Some projects have also been called mismatches for a country’s infrastructure needs or damaging to the environment, Wall Street Journal reported.
Now, low-quality construction on some of the projects risks crippling key infrastructure and saddling nations with even more costs for years to come as they try to remedy problems.
“We are suffering today because of the bad quality of equipment and parts” in Chinese-built projects, said René Ortiz, Ecuador’s former energy minister and ex-secretary general of the Organization of the Petroleum Exporting Countries.
Built near a spewing volcano, it was the biggest infrastructure project ever in this country, a concrete colossus bankrolled by Chinese cash and so important to Beijing that China’s leader, Xi Jinping, spoke at the 2016 inauguration.

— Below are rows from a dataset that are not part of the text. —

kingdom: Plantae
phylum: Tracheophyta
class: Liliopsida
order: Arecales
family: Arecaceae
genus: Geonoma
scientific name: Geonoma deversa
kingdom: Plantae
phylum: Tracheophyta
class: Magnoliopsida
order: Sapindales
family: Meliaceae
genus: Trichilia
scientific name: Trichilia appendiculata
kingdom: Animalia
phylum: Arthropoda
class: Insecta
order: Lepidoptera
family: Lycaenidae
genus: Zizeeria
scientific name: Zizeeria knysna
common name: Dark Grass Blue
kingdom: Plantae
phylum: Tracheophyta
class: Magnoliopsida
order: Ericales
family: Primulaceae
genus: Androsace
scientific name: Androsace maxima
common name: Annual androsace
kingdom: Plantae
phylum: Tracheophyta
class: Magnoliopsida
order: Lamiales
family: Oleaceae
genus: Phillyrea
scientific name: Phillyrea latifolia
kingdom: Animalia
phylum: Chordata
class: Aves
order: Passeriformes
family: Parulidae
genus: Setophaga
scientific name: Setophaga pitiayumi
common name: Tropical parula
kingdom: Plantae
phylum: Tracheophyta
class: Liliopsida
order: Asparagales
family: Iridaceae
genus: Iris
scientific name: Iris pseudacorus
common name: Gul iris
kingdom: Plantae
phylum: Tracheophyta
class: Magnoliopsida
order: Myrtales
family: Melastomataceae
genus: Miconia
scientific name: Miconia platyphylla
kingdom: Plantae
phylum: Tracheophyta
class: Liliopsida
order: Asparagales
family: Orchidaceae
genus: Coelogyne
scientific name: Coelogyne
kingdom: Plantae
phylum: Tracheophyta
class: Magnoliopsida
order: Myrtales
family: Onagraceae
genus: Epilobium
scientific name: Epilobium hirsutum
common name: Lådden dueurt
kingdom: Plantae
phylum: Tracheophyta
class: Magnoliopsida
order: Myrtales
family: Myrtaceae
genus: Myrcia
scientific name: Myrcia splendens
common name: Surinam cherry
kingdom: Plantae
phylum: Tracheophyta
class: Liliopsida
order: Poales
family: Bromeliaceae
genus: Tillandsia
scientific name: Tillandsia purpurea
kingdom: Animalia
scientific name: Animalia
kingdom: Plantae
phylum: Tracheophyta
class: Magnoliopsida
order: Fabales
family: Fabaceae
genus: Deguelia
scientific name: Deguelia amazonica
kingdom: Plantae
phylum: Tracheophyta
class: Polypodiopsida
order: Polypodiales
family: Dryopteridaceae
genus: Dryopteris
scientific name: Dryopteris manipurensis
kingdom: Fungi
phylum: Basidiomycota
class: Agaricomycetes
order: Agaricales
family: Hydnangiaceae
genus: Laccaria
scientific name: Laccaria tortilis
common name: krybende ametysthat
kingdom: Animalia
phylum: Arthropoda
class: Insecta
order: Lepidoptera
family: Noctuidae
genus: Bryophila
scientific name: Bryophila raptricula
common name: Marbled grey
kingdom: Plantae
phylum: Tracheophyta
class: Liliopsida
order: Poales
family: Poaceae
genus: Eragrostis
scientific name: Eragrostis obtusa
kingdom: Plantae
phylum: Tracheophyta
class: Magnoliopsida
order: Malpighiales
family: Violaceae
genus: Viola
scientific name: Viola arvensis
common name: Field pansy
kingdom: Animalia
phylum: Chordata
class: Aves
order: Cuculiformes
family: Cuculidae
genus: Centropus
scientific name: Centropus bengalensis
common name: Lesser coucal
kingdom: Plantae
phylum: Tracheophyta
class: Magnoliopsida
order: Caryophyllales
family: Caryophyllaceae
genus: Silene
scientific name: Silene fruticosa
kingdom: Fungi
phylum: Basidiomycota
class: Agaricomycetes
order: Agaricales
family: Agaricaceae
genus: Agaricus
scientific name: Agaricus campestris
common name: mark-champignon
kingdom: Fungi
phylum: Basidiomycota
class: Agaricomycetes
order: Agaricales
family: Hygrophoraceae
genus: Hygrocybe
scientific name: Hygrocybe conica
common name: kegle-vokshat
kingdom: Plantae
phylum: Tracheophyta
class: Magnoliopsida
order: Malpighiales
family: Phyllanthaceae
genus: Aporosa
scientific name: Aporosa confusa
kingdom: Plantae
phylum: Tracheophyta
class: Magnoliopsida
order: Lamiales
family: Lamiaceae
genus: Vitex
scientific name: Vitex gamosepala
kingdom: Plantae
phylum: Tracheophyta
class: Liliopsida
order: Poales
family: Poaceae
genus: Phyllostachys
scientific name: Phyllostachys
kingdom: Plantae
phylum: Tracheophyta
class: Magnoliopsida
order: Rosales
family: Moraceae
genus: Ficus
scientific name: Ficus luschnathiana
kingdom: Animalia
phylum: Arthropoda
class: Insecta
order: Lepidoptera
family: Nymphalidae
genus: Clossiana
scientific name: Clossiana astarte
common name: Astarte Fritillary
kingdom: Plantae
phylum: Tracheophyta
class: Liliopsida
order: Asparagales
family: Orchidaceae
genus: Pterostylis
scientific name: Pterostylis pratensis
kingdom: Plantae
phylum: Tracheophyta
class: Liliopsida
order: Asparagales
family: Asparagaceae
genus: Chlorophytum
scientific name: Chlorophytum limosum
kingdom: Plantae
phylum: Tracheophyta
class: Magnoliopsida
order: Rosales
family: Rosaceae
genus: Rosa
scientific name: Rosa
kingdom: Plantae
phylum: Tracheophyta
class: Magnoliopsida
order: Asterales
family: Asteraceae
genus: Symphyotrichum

Today, thousands of cracks have emerged in the $2.7 billion Coca Codo Sinclair hydroelectric plant, government engineers said, raising concerns that Ecuador’s biggest source of power could break down. At the same time, the Coca River’s mountainous slopes are eroding, threatening to damage the dam, Wall Street Journal reported.
It is one of many Chinese-financed projects around the world plagued with construction flaws. Chinese money has been used to build everything from a port in Pakistan to roads in Ethiopia and a transmission line in Brazil.
Chinese construction companies often bid for government projects or directly approach local officials with projects with a promise that they can easily arrange financing packages from Chinese banks and insurers, Wall Street Journal reported.
That, developing-country officials say, has given Chinese companies a leg up, because it means governments eager to build a new dam or road don’t have to drum up their own funding. In Africa, more than 60 per cent of the revenue major international contractors collected in 2019 went to Chinese companies, according to a 2021 paper by the China-Africa Research Initiative at Johns Hopkins University.